Male factor infertility accounts for half of the couples seeking fertility treatment, but not all causes can be explained. Within this group, 5-10% men have high amount of sperm DNA fragmentation despite having normal semen parameters. Studies have shown that sperm DNA fragmentation is correlated with poor reproductive outcomes, such as miscarriages, chromosomal abnormalities, congenital malformations, genetic disorders and neurological defects.
Today, DNA fragmentation tests are not yet considered as a routine analysis in fertility investigation, but should they be?
Why do DNA fragmentations occur?
There are many reasons as to why DNA fragmentations occur. Intrinsic factors are generally defects in the process of sperm production. For example, small breaks and nicks are induced in the DNA structure during normal maturation but these are later fixed by repair mechanisms. DNA damage checkpoints should also be in place to prevent damaged sperm from proceeding any further. However, defects in the repair and monitoring process could potentially result in permanent DNA fragmentation in ejaculated sperm.

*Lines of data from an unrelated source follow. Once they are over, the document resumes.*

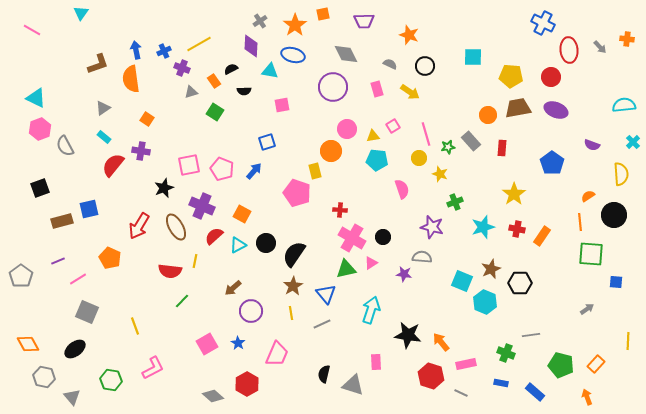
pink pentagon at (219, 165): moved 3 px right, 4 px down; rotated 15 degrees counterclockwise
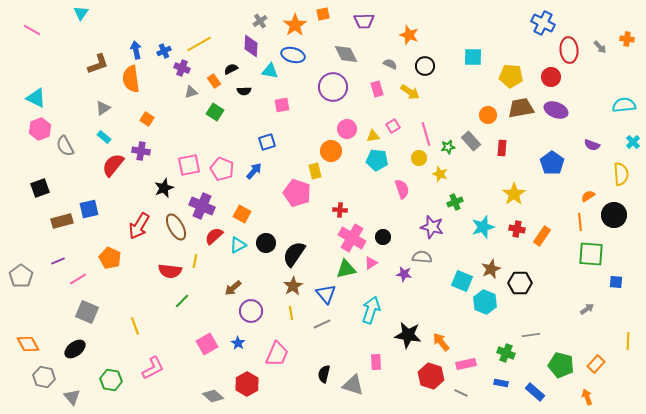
brown trapezoid at (518, 108): moved 3 px right
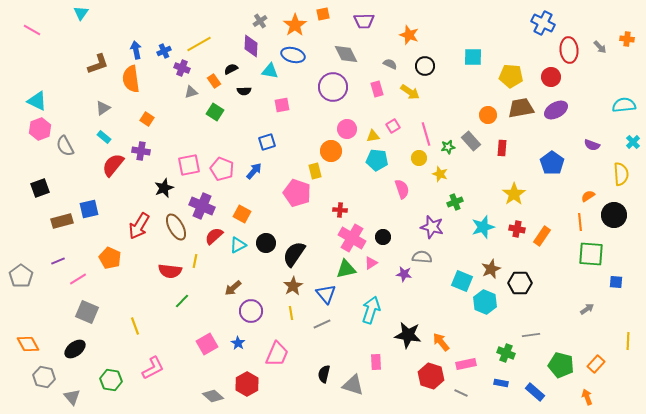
cyan triangle at (36, 98): moved 1 px right, 3 px down
purple ellipse at (556, 110): rotated 50 degrees counterclockwise
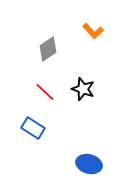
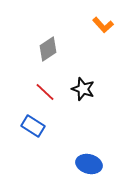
orange L-shape: moved 10 px right, 6 px up
blue rectangle: moved 2 px up
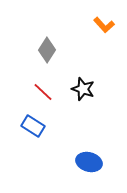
orange L-shape: moved 1 px right
gray diamond: moved 1 px left, 1 px down; rotated 25 degrees counterclockwise
red line: moved 2 px left
blue ellipse: moved 2 px up
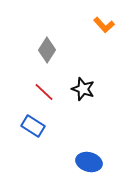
red line: moved 1 px right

Reactive oxidative species are the chief culprit in a process known as oxidative stress. They are extremely unstable particles that can damage genetic materials. Normally, our cells are equipped with antioxidant molecules that counteract such damage, but they could be overwhelmed by excessive oxidative stress. For example, the following could lead to the production of reactive oxidative species and consequently, DNA damage:
- X rays and radiotherapy
- Ultraviolet light (UV)
- Cigarette smoking
- herbicides
- alcohol abuse
- chronic stress
- drugs (eg. acetaminophen)
- chemotherapy
- environmental pollution
Age is an important factor as some studies have suggested that men with advanced age are more prone to DNA fragmentation. Those under the age of 35 years were found to have considerably lower DNA damage as well as oxidative stress levels.
Higher DNA fragmentation levels are also observed in various medical conditions, including varicocele, microbial infections (such as Chlamydia) and leucocytospermia.
Can men with DNA fragmentation conceive naturally or through assisted reproductive technologies (ARTs)?
The probability of natural conception declines as the level of DNA damage increases. Studies have shown that if the level of DNA fragmentation is higher than 30%, then the chance of natural conception is almost zero. Therefore, if you or your partner have difficulty falling pregnant for more than 1 year of having regular, unprotected sex, diagnostic check-ups and ARTs should be considered.
Among the various ART techniques, intrauterine insemination has been shown to have low success if sperm DNA fragmentation is higher than 30%. In vitro fertilisation (IVF) and intracytoplasmic sperm injection (ICSI) are thought to be better approaches, but their success rates also depend on how much DNA damage exists in the sperm. Before ICSI, advanced sperm selection could help choose a sperm that appears the most promising. For example, under high magnification, scientists could see into the sperm heads where detrimental vacuoles may be present.
Once fertilised, DNA damage continues to affect embryo growing quality. While low level of DNA damage seems to be well tolerated, high fragmentation rate (>30%) is associated with lower blastocyst and pregnancy rates.
What treatment might help?
Sperm are delicate cells that are highly susceptible to oxidative stress. Previous reports have suggested that oral antioxidant treatment may reduce the elevated levels of sperm DNA fragmentation in ejaculated sperm. Adjusting the diet to include more antioxidant-rich foods may also be helpful to some extent. However, large clinical trials on this approach are yet to be conducted.
To date, in-depth research regarding the precise pathophysiological mechanisms underlying DNA damage is largely lacking. This limits the development of potential treatments for DNA repair. The true clinical value of using sperm DNA fragmentation as a prognostic predictor of treatment outcome and embryo quality are also areas that need further research.